The known five senses of our body are part of the nervous system. Some of our senses deal with the physical environment, light – seeing, sound – hearing, mass and structure – touch. Two other sensory organs observe chemical events around us, tasting and smelling – sensory organs, which also serve as quality controls for food and the air we breathe.

In addition to the five senses of the nervous system, you may consider the immune system as our sixth sense. Between the area of ​​tiny chemical and biochemical molecules and the visible, audible or palpable things of our daily lives lies the incredibly complex and diverse world of microorganisms. The inhabitants of this world are too small to hear, see, or touch, but too big to be recognized as chemical events by tasting or smelling. This world of microbes is the domain of the immune system.

Immune system and nervous system are not unlike each other: both communicate with the environment, gather information, make decisions, have memory, and both are integral parts of every tissue in the entire organism.
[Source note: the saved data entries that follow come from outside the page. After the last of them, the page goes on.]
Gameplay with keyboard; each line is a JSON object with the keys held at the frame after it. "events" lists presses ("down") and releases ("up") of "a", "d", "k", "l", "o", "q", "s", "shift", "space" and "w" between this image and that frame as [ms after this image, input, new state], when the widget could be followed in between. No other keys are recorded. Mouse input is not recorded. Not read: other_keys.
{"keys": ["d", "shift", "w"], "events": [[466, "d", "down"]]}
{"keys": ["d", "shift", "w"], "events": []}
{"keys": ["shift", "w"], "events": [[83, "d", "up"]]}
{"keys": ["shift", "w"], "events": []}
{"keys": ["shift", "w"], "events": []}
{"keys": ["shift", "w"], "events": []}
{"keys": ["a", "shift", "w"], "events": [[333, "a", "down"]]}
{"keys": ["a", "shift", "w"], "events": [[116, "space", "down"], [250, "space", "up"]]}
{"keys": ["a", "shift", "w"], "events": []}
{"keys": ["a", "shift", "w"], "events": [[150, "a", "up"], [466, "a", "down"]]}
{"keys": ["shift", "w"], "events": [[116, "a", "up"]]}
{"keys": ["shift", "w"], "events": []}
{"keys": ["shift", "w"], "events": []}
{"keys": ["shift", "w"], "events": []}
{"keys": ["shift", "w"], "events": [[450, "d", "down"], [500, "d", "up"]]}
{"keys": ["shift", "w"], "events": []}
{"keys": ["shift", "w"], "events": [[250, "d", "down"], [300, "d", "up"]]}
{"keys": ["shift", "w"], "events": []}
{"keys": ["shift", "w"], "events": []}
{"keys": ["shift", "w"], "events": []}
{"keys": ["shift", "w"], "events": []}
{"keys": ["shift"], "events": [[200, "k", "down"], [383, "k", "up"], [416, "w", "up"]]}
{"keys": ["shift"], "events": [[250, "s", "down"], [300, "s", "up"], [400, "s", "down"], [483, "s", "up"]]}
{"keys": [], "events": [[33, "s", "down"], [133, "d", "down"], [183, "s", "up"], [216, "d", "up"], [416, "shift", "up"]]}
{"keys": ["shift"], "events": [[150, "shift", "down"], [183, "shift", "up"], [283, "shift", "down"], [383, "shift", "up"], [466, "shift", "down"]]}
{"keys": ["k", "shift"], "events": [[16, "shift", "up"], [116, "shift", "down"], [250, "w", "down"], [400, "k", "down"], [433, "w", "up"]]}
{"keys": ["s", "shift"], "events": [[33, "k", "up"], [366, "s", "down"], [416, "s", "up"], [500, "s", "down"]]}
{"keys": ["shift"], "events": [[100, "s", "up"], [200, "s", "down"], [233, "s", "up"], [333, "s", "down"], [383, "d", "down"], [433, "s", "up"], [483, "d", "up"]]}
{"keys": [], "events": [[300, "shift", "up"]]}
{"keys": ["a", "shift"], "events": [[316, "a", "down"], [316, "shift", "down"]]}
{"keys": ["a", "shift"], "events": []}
Just like the nervous system, the immune system builds up its own organs: spleen, bone marrow, thymus, lymph nodes.

Irun R. Cohen writes in his book “Tending Adam’s Garden” that the immune system has perceptive skills that – in an emergent process – arise from its complexity. A principle that neuroscientists also attribute to human consciousness. But that does not mean that there is an immunological consciousness; at least nobody has ever claimed to have found one.

Another similarity between the immune system and the nervous system: both work on the principle of the tensed bow. For conducting a signal in a nerve cell, electrically charged particles – ions – are first pumped through the cell membrane of nerve cells, which requires energy. An electrical potential develops at the cell membrane of the nerve cell due to the uneven distribution of electrical charges – an electrical state of tension.

A nerve stimulus is generated and transmitted by opening channels in the outer membrane of a nerve cell. Through these channels, the unequally distributed ions inside and outside the nerve cell flow to the other side of the cell membrane. In this way, the electrical voltage on the membrane discharges. This braking down of charges at the membrane is the signal that is relayed in a nerve cell. Whereas no engird is needed to transmit the signal, the organism uses energy to rebuild the polarized state to be ready for the next signal.